Now that the evolution of classical music has been covered, I want to dive into a few different non-classical genres.

Lyricism is the craze of the modern era and it has replaced the genuine musicality that a piece of music should have. Nowadays, all I have to do to become a hit is make up some wacky lyrics, hire another relatively-ok singer, and give the song the same structure that everyone else uses: I call this structure the “Ooo, Ahh…” method. The product of this cheat code is a 30 second chord intro, the main melody of the song, a countermelody, a break between the verses where only the “instruments” are playing, and an ending with the same melody from the beginning that may have a key change to make it sound interesting…


The “Ooh, Ahh…” method is a popular form of music.
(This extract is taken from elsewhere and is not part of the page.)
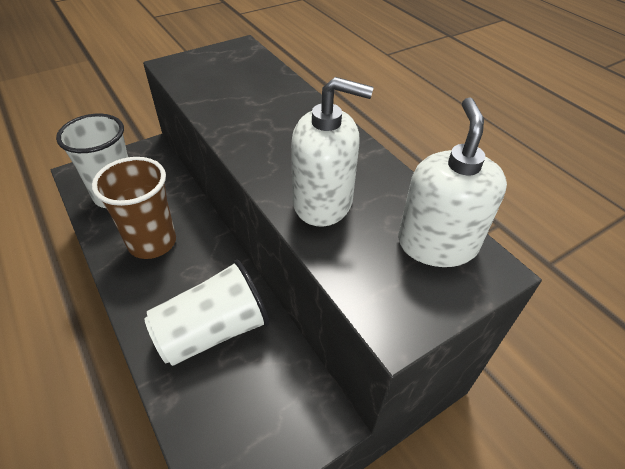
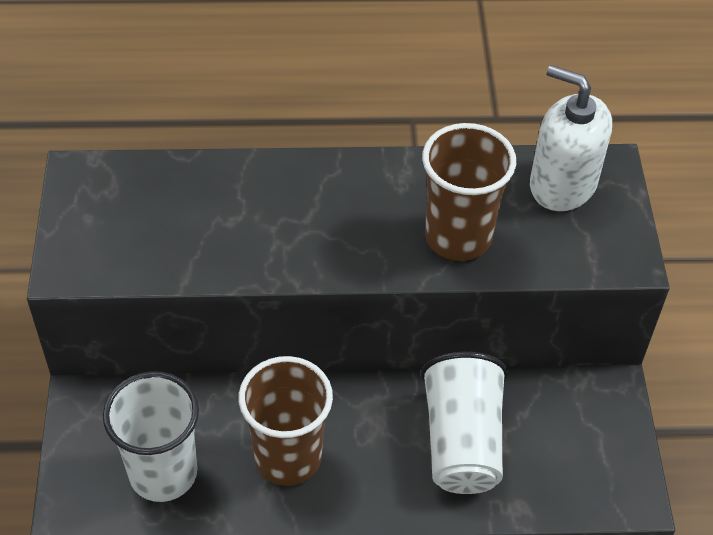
camera: 60 degrees left, 5 degrees up
white soap dispenser [291,77,374,227] -> brown cup [422,123,516,261]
Image by Dennis Krolevich.

Here is a key example: High Hopes by Panic at the Disco. 0:10 marks the beginning of chorus, and at 0:40 the first verse starts. At 0:52 there is already a repetition of the previous measure, but instead, he uses different lyrics to make it… unique? Going to 1:05 the countermelody appears with a minor progression for 10 seconds, and the chorus follows at 1:15. Notice how the chorus repeats for two measures, just like the main theme and its countermelody. At 1:39 the singer jumps back to the 1st verse, however, he does not repeat it. There’s something new. Instead of repeating, the writer introduces a new composition at 1:51 that repeats for yet another two measures. 2:05 strikes, and we are back to the countermelody. For the last minute of the song, all the same ideas are again revisited and the last finishing touch is none other than the beloved bass drop (2:49).

So, from this one example anyone can tell that there really wasn’t much thought put into the instrumentation nor the melodies. The entire song revolves around one single concept that is repeated so that anyone can anticipate what the next phrase will sound like.

While I could explore many more bands and singers, this analysis sums up the majority of trending music. However, just for clarification, the “Ooo, Ahh…” method can be found in the following artists’ works of garbage: Ariana Grande, The Strumbellas, and Imagine Dragons.

I can understand that the implementation of poetry into music has given it a new, creative counterpart, but when generic bands or singers forget how to introduce variation into their work they are eradicating an important element of their passion.

To conclude I would like to recognize some of my preferred classical composers and their art to show how they inspire others.

Sergei Prokofiev Violin Concerto in D major, Sergei Rachmaninoff Symphonic Dances, Johannes Brahms Cello Sonata no.1, Dmitri Shostakovich String Quartet no.8, Ludwig van Beethoven Piano Sonata no.29, Chopin Piano Etude Op. 25 No.11 “Winter Wind”, Tchaikovsky Piano Concerto No.1.